[RECORDS TO USE]:

★ ★ ★ ★ ★ ★ ★

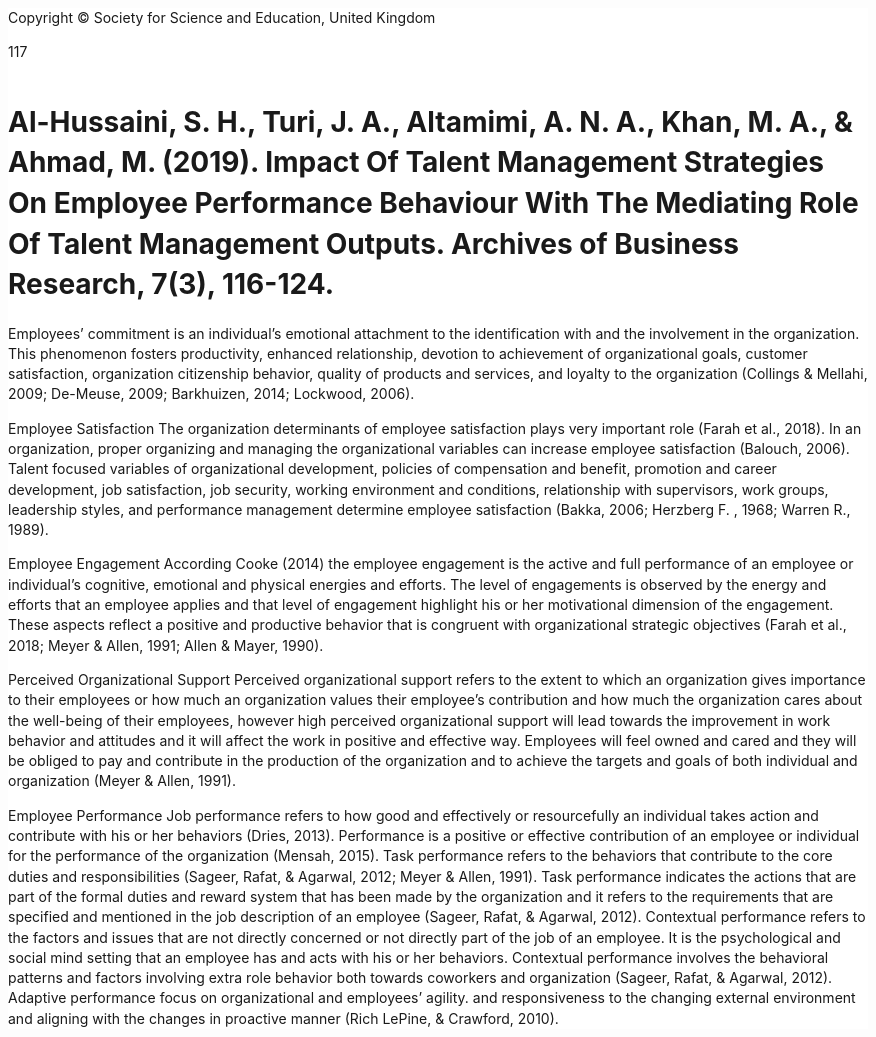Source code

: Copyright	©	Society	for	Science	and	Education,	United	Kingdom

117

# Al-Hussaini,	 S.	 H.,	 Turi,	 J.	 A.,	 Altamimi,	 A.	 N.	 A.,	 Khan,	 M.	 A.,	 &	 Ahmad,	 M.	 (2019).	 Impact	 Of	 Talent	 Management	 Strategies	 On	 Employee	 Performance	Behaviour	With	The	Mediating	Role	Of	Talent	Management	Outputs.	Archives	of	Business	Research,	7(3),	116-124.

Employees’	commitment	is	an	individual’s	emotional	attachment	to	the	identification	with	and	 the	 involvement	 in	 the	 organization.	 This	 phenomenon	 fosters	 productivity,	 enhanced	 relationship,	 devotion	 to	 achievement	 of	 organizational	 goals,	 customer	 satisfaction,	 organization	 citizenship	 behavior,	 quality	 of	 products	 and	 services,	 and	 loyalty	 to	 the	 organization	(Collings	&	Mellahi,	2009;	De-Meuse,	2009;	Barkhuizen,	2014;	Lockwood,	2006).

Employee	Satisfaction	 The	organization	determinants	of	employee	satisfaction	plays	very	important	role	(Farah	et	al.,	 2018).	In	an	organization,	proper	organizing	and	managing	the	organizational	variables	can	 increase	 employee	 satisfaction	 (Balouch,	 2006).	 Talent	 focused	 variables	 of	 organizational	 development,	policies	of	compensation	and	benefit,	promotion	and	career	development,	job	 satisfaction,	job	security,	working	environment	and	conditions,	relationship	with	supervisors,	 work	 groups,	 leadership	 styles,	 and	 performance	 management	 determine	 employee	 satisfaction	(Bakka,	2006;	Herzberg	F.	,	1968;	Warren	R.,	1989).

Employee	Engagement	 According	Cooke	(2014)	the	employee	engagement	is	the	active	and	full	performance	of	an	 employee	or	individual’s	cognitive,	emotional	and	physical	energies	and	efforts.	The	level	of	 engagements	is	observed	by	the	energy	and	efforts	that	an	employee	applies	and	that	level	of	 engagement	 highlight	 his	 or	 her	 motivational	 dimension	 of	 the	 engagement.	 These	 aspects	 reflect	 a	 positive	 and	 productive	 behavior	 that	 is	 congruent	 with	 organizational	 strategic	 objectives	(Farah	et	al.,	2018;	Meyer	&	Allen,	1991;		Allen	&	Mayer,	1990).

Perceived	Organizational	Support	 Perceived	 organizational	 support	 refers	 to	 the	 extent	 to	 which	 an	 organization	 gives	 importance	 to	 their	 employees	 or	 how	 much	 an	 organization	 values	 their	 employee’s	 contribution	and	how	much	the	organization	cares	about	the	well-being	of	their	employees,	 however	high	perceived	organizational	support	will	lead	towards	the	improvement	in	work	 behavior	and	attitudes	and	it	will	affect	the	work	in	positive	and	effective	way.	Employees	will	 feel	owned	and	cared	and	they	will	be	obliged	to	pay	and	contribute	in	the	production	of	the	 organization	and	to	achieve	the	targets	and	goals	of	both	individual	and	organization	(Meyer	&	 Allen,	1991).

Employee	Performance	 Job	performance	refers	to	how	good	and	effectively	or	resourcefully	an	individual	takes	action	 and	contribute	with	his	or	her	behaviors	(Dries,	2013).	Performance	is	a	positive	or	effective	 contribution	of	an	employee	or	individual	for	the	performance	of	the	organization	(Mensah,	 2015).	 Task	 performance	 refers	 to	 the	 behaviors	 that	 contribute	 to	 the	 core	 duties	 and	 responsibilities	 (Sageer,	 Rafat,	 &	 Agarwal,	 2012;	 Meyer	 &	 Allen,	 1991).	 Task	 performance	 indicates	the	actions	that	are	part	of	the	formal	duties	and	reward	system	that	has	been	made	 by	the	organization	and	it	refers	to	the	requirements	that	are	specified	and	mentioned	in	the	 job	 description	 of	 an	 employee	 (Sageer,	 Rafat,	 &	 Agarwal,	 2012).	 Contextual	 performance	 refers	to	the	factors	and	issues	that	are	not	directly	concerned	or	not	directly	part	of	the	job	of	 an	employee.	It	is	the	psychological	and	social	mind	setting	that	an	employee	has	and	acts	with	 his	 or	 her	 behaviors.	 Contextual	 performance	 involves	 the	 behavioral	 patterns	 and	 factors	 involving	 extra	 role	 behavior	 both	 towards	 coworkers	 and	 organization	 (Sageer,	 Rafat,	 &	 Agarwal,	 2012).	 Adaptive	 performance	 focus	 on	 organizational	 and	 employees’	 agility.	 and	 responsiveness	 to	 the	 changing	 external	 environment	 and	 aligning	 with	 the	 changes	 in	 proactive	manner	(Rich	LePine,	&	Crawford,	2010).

★ ★ ★ ★ ★ ★ ★

[EXERCISE GOAL]: When a line of the records has the word "Farah", pick it out and copy it.

[COMPLETED EXERCISE]:
Employee	Satisfaction	 The	organization	determinants	of	employee	satisfaction	plays	very	important	role	(Farah	et	al.,	 2018).	In	an	organization,	proper	organizing	and	managing	the	organizational	variables	can	 increase	 employee	 satisfaction	 (Balouch,	 2006).	 Talent	 focused	 variables	 of	 organizational	 development,	policies	of	compensation	and	benefit,	promotion	and	career	development,	job	 satisfaction,	job	security,	working	environment	and	conditions,	relationship	with	supervisors,	 work	 groups,	 leadership	 styles,	 and	 performance	 management	 determine	 employee	 satisfaction	(Bakka,	2006;	Herzberg	F.	,	1968;	Warren	R.,	1989).
Employee	Engagement	 According	Cooke	(2014)	the	employee	engagement	is	the	active	and	full	performance	of	an	 employee	or	individual’s	cognitive,	emotional	and	physical	energies	and	efforts.	The	level	of	 engagements	is	observed	by	the	energy	and	efforts	that	an	employee	applies	and	that	level	of	 engagement	 highlight	 his	 or	 her	 motivational	 dimension	 of	 the	 engagement.	 These	 aspects	 reflect	 a	 positive	 and	 productive	 behavior	 that	 is	 congruent	 with	 organizational	 strategic	 objectives	(Farah	et	al.,	2018;	Meyer	&	Allen,	1991;		Allen	&	Mayer,	1990).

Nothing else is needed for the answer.